Wouldn't be surprised if books were written on the topic one day.
It's quite the thing.
I've seen people act like they're being forced to fight for their life after a 1 cent downvote that was probably going to get dusted anyway.

I love reading the insightful contents shared by both you and @tarazkp. They are always thought-provoking and prompt me to reassess my goals within the Hive community and the type of content I want to produce! 🤔

Ultimately, the baseline I have for myself in whatever I do is to take pride in the work I share, as @bozz recently expressed in his post, and relish the journey while forging connections with individuals from across the world! 😊

It's essential that we do not condone the negative behaviors exhibited by a minority here and ensure they do not tarnish the reputation of what the rest of us have collectively built on Hive. In the end, we acknowledge our own imperfections as humans and hold ourselves accountable for our actions! 💪

Glad that I am singled out as the abuser! :D

But yeah, what I think a lot of it comes down to is personal integrity. Yep., people are entitled and have far too many expectations, but some of these users know that what they are doing is dodgy but feel entitled enough to do it anyway. Where is their integrity?

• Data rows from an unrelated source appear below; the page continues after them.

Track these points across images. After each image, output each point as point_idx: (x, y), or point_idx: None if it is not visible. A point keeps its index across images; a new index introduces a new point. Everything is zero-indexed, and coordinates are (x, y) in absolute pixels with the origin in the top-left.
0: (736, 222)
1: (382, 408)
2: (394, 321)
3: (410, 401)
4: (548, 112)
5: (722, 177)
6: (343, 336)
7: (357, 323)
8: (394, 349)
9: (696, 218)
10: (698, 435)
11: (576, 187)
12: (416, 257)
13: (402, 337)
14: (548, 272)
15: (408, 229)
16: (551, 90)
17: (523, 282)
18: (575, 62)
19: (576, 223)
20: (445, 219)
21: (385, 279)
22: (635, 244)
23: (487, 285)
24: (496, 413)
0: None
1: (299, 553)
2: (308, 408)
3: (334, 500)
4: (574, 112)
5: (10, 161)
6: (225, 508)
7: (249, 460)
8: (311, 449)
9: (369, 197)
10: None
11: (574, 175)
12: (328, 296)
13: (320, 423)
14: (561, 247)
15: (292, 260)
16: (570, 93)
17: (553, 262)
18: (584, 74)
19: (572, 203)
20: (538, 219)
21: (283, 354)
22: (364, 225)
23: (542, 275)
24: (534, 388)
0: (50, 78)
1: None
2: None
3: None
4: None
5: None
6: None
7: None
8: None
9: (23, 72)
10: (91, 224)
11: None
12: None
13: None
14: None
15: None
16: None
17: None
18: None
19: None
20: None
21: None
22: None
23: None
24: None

This isn't about making the odd mistake or not referencing an image properly or whatever, it comes down to knowingly choosing to do something that the person knows is frowned upon.

If I was to repost and not add anything of significant value to it, I would feel terrible, because I know that it is not good behavior.

And the people who claim that "they aren't free" annoy me, because them being able to post the shit in the first place proves that they are free, and they freely chose to post shit. Or repost shit as the case may be. We shouldn't tolerate it in the same way that we shouldn't tolerate violent people in society.

I feel that one of the conditions of a community is to uphold the integrity of the community. That works on an individual level.